## Text
Basic science research takes place in laboratories. Researchers seek answers to the fundamentals of health disease through examining organ systems, tissues, cells, genes, bacteria, viruses, allergens, enzymes, proteins and other molecules.
Understanding the biological behavior of these components can translate into possible avenues for treatment, leading to animal model studies to test medicines, surgery and other therapies.
Recent technological advances in molecular biology, immunology, and bioinformatics are being applied at a rapid pace to the study of nasal and sinus diseases, leading to exciting discoveries that increase our understanding.
The Johns Hopkins Sinus Center leads the nation in NIH-funded rhinology surgeon-scientists. They are dedicated to providing expert medical and surgical care while simultaneously directing cutting-edge research.
This unique position at both the bench and the bedside creates a partnership between Sinus Center doctors and their patients, which accelerates clinically-relevant scientific advancement and the translation of basic research into effective treatments for sinus conditions.
Research areas: nasal polyps, olfaction, cell culture, transgenic mice, chronic rhinosinusitis, innate immunity, molecular biology
The Lane Laboratory is focused on understanding molecular mechanisms underlying chronic rhinosinusitis and particularly the pathogenesis of nasal polyps. Diverse techniques in molecular biology, immunology, physiology, and bioinformatics are used to study the role of sinus epithelial cell innate immunity in health and disease, as well as the impact of chronic rhinosinusitis on the function of the olfactory system.
Ongoing work explores how epithelial cells interact with the environment and participate in the immune response in coordination with other cell types to contribute to chronic sinonasal inflammation. The lab creates and employs transgenic mouse models of chronic sinusitis to support research in this area.
Another major focus of the lab is studying in human tissue and mouse models how chronic inflammation affects the sense of smell and taste. Collaborative investigations inside and outside Johns Hopkins explore mechanisms of anti-viral immunity to influenza and rhinovirus, and the bacterial microbiome of the nose and sinuses in health and disease.

## What you will do
In the text on sinus research, what does the Johns Hopkins Sinus Center lead the nation in?

## Material provided

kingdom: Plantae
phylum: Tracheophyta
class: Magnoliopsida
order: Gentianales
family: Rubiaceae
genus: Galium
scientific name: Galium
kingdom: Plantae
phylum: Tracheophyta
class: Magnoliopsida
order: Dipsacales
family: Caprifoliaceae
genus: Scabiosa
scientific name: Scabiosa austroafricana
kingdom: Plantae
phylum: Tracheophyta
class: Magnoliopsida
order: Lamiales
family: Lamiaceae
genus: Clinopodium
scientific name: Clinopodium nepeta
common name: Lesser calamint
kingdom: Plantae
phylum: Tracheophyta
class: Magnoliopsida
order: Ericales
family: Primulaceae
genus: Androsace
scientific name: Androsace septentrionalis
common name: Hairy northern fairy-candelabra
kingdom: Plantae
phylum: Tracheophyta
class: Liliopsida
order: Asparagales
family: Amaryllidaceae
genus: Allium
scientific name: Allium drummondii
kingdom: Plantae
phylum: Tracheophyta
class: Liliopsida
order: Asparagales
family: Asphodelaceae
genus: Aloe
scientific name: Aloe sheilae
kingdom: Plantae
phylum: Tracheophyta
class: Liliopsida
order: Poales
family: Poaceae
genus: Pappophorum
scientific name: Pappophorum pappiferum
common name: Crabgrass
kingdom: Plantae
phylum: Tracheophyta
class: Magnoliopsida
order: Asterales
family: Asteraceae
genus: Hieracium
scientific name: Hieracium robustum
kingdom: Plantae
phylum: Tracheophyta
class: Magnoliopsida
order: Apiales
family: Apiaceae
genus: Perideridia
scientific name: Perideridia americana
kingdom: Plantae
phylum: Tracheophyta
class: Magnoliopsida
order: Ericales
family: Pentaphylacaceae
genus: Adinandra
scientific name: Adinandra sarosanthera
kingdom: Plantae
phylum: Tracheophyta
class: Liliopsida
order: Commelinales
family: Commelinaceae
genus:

## Exercise response
NIH-funded rhinology surgeon-scientists.